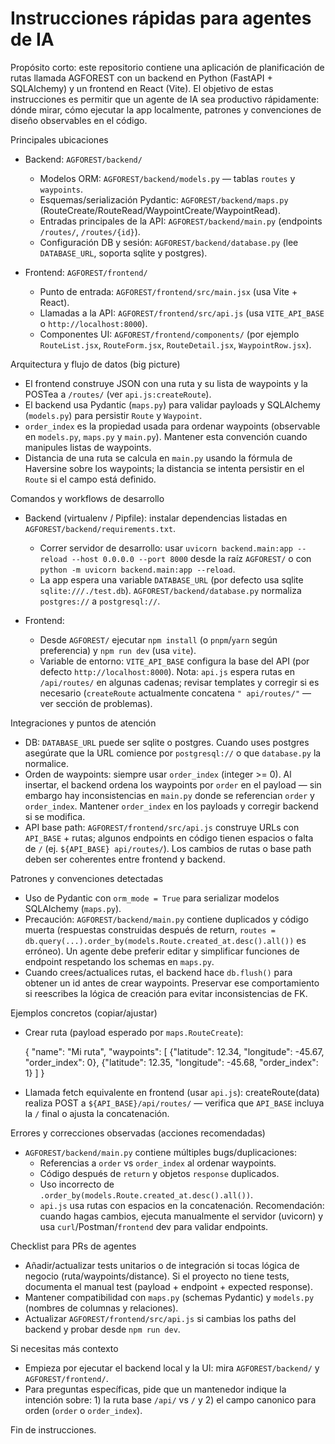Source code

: <!-- Copilot instructions para agentes de codificación -->
# Instrucciones rápidas para agentes de IA

Propósito corto: este repositorio contiene una aplicación de planificación de rutas llamada AGFOREST con un backend en Python (FastAPI + SQLAlchemy) y un frontend en React (Vite). El objetivo de estas instrucciones es permitir que un agente de IA sea productivo rápidamente: dónde mirar, cómo ejecutar la app localmente, patrones y convenciones de diseño observables en el código.

Principales ubicaciones
- Backend: `AGFOREST/backend/`
  - Modelos ORM: `AGFOREST/backend/models.py` — tablas `routes` y `waypoints`.
  - Esquemas/serialización Pydantic: `AGFOREST/backend/maps.py` (RouteCreate/RouteRead/WaypointCreate/WaypointRead).
  - Entradas principales de la API: `AGFOREST/backend/main.py` (endpoints `/routes/`, `/routes/{id}`).
  - Configuración DB y sesión: `AGFOREST/backend/database.py` (lee `DATABASE_URL`, soporta sqlite y postgres).

- Frontend: `AGFOREST/frontend/`
  - Punto de entrada: `AGFOREST/frontend/src/main.jsx` (usa Vite + React).
  - Llamadas a la API: `AGFOREST/frontend/src/api.js` (usa `VITE_API_BASE` o `http://localhost:8000`).
  - Componentes UI: `AGFOREST/frontend/components/` (por ejemplo `RouteList.jsx`, `RouteForm.jsx`, `RouteDetail.jsx`, `WaypointRow.jsx`).

Arquitectura y flujo de datos (big picture)
- El frontend construye JSON con una ruta y su lista de waypoints y la POSTea a `/routes/` (ver `api.js:createRoute`).
- El backend usa Pydantic (`maps.py`) para validar payloads y SQLAlchemy (`models.py`) para persistir `Route` y `Waypoint`.
- `order_index` es la propiedad usada para ordenar waypoints (observable en `models.py`, `maps.py` y `main.py`). Mantener esta convención cuando manipules listas de waypoints.
- Distancia de una ruta se calcula en `main.py` usando la fórmula de Haversine sobre los waypoints; la distancia se intenta persistir en el `Route` si el campo está definido.

Comandos y workflows de desarrollo
- Backend (virtualenv / Pipfile): instalar dependencias listadas en `AGFOREST/backend/requirements.txt`.
  - Correr servidor de desarrollo: usar `uvicorn backend.main:app --reload --host 0.0.0.0 --port 8000` desde la raíz `AGFOREST/` o con `python -m uvicorn backend.main:app --reload`.
  - La app espera una variable `DATABASE_URL` (por defecto usa sqlite `sqlite:///./test.db`). `AGFOREST/backend/database.py` normaliza `postgres://` a `postgresql://`.

- Frontend:
  - Desde `AGFOREST/` ejecutar `npm install` (o `pnpm`/`yarn` según preferencia) y `npm run dev` (usa `vite`).
  - Variable de entorno: `VITE_API_BASE` configura la base del API (por defecto `http://localhost:8000`). Nota: `api.js` espera rutas en `/api/routes/` en algunas cadenas; revisar templates y corregir si es necesario (`createRoute` actualmente concatena `" api/routes/"` — ver sección de problemas).

Integraciones y puntos de atención
- DB: `DATABASE_URL` puede ser sqlite o postgres. Cuando uses postgres asegúrate que la URL comience por `postgresql://` o que `database.py` la normalice.
- Orden de waypoints: siempre usar `order_index` (integer >= 0). Al insertar, el backend ordena los waypoints por `order` en el payload — sin embargo hay inconsistencias en `main.py` donde se referencian `order` y `order_index`. Mantener `order_index` en los payloads y corregir backend si se modifica.
- API base path: `AGFOREST/frontend/src/api.js` construye URLs con `API_BASE` + rutas; algunos endpoints en código tienen espacios o falta de `/` (ej. `${API_BASE} api/routes/`). Los cambios de rutas o base path deben ser coherentes entre frontend y backend.

Patrones y convenciones detectadas
- Uso de Pydantic con `orm_mode = True` para serializar modelos SQLAlchemy (`maps.py`).
- Precaución: `AGFOREST/backend/main.py` contiene duplicados y código muerta (respuestas construidas después de return, `routes = db.query(...).order_by(models.Route.created_at.desc().all())` es erróneo). Un agente debe preferir editar y simplificar funciones de endpoint respetando los schemas en `maps.py`.
- Cuando crees/actualices rutas, el backend hace `db.flush()` para obtener un id antes de crear waypoints. Preservar ese comportamiento si reescribes la lógica de creación para evitar inconsistencias de FK.

Ejemplos concretos (copiar/ajustar)
- Crear ruta (payload esperado por `maps.RouteCreate`):

  {
    "name": "Mi ruta",
    "waypoints": [
      {"latitude": 12.34, "longitude": -45.67, "order_index": 0},
      {"latitude": 12.35, "longitude": -45.68, "order_index": 1}
    ]
  }

- Llamada fetch equivalente en frontend (usar `api.js`): createRoute(data) realiza POST a `${API_BASE}/api/routes/` — verifica que `API_BASE` incluya la `/` final o ajusta la concatenación.

Errores y correcciones observadas (acciones recomendadas)
- `AGFOREST/backend/main.py` contiene múltiples bugs/duplicaciones:
  - Referencias a `order` vs `order_index` al ordenar waypoints.
  - Código después de `return` y objetos `response` duplicados.
  - Uso incorrecto de `.order_by(models.Route.created_at.desc().all())`.
  - `api.js` usa rutas con espacios en la concatenación. 
  Recomendación: cuando hagas cambios, ejecuta manualmente el servidor (uvicorn) y usa `curl`/Postman/`frontend` dev para validar endpoints.

Checklist para PRs de agentes
 - Añadir/actualizar tests unitarios o de integración si tocas lógica de negocio (ruta/waypoints/distance). Si el proyecto no tiene tests, documenta el manual test (payload + endpoint + expected response).
 - Mantener compatibilidad con `maps.py` (schemas Pydantic) y `models.py` (nombres de columnas y relaciones).
 - Actualizar `AGFOREST/frontend/src/api.js` si cambias los paths del backend y probar desde `npm run dev`.

Si necesitas más contexto
- Empieza por ejecutar el backend local y la UI: mira `AGFOREST/backend/` y `AGFOREST/frontend/`.
- Para preguntas específicas, pide que un mantenedor indique la intención sobre: 1) la ruta base `/api/` vs `/` y 2) el campo canonico para orden (`order` o `order_index`).

Fin de instrucciones.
○ ○ ○
**Work order:** Look over the records above and copy each line that includes the string "duplicados".

**Response below:**
- Precaución: `AGFOREST/backend/main.py` contiene duplicados y código muerta (respuestas construidas después de return, `routes = db.query(...).order_by(models.Route.created_at.desc().all())` es erróneo). Un agente debe preferir editar y simplificar funciones de endpoint respetando los schemas en `maps.py`.
  - Código después de `return` y objetos `response` duplicados.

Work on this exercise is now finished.